**PROBLEM A**. Can you copy the stretch of the NYC 311 text from "### NYC 311 calls" through "and other issues.", switching "residents" to "inhabitants"?
**PROBLEM B**. Could you proceed with the NYC 311 text from where it stops?

### NYC 311 calls

#### NYC 311 is a service that provides access to non-emergency City services and info about City government programs to the residents of New York.  Each year, the service receives millions of requests reporting various kinds of problems with city services and other issues.
The data on the type of calls received, and their ultimate resolution is made available through the NYC Open Data portal at https://data.cityofnewyork.us/Social-Services/311-Service-Requests-from-2010-to-Present/erm2-nwe9. The data is updated daily.  The link also provides the data dictionary for the data.
To ensure that we are all using the same data and arrive at the same results, the data has been downloaded and includes information up to 2023-08-04 12:00:00.  Several columns not required for this project have been removed from the original data.  (As an additional exercise to showcase your skills, you should feel free to download the entire dataset from the URL above for investigation.)


In [1]:
import pandas as pd

# Load the data from the pickle file. Replace 'your_file_path' with the actual file path.
df = pd.read_pickle('shared/Project-3_NYC_311_Calls.pkl')

# Optimize numerical columns
for col in df.select_dtypes(include=['int', "float"]).columns:
    df[col] = pd.to_numeric(df[col], downcast='integer')

# Convert object columns to category if they have a limited set of values
for col in df.select_dtypes(include=['object']).columns:
    if df[col].nunique() / len(df[col]) < 0.5:
        df[col] = df[col].astype('category')

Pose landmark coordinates
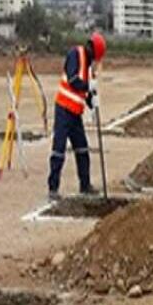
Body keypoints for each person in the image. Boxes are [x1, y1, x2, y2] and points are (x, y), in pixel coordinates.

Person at [47, 32, 106, 200]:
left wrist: (91, 102)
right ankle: (53, 187)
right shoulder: (75, 54)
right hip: (64, 110)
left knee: (82, 149)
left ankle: (85, 185)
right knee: (59, 149)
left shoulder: (87, 67)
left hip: (75, 114)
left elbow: (83, 91)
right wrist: (89, 86)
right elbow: (73, 81)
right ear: (91, 49)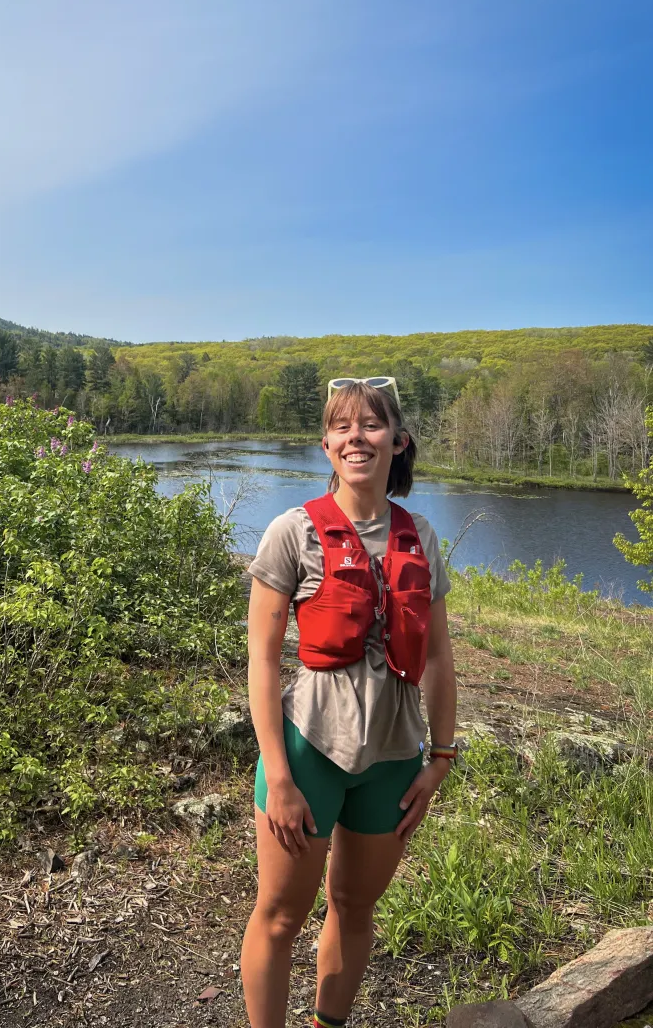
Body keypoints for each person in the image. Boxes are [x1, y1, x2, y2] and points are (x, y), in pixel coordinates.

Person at [240, 377, 458, 1028]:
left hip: (394, 756)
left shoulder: (420, 535)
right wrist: (278, 775)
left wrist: (441, 755)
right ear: (326, 445)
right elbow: (259, 658)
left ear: (398, 440)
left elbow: (441, 658)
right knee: (279, 915)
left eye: (370, 424)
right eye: (342, 426)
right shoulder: (292, 532)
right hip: (309, 749)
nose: (356, 436)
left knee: (356, 907)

**WRITTEN ANSWER A**.
### NYC 311 calls

#### NYC 311 is a service that provides access to non-emergency City services and info about City government programs to the inhabitants of New York.  Each year, the service receives millions of requests reporting various kinds of problems with city services and other issues.

**WRITTEN ANSWER B**.
In [2]:
# Set the 'Created Date' as the index and convert it to a proper DatetimeIndex
df = df.set_index(pd.DatetimeIndex(df['Created Date']))
del df['Created Date']

# Filtering the data for the year 2022
df_2022 = df[df.index.year == 2022]

# Calculating the average number of daily complaints in 2022
# Assuming that each row represents a unique complaint
average_daily_complaints_2022 = df_2022.resample('D')['Unique Key'].count().mean()

# Print the result
print(average_daily_complaints_2022)

8684.320547945206


In [3]:
# Finding the date with the maximum number of calls
max_calls_date = df.resample('D')['Unique Key'].count().idxmax()

# Print the date
print(max_calls_date)

2020-08-04 00:00:00


In [4]:
# First, find the date with the maximum number of calls
max_calls_date = df.resample('D')['Unique Key'].count().idxmax()

# Filter the dataframe for only the entries on that date
df_max_calls_date = df[df.index.date == max_calls_date.date()]

# Find the most common complaint type on that date
most_common_complaint = df_max_calls_date['Complaint Type'].value_counts().idxmax()

# Print the most common complaint type and the date
print(f"Most common complaint on {max_calls_date.date()}: {most_common_complaint}")

Most common complaint on 2020-08-04: Damaged Tree


In [5]:
# Group the data by month and count the number of calls in each month
monthly_calls = df.resample('M')['Unique Key'].count()

# Identify the month with the fewest number of calls
quietest_month = monthly_calls.idxmin().month_name()

# Print the quietest month
print(f"The quietest month historically: {quietest_month}")

The quietest month historically: August


In [6]:
import statsmodels.api as sm

# Resample the time series to a daily frequency
daily_calls = df['Unique Key'].resample('D').count()

# Perform ETS decomposition based on an additive model
decomposition = sm.tsa.seasonal_decompose(daily_calls, model='additive')

# Extract the seasonal component
seasonal_component = decomposition.seasonal

# Find the value of the seasonal component on 2020-12-25, rounded to the nearest integer
seasonal_value = round(seasonal_component['2020-12-25'])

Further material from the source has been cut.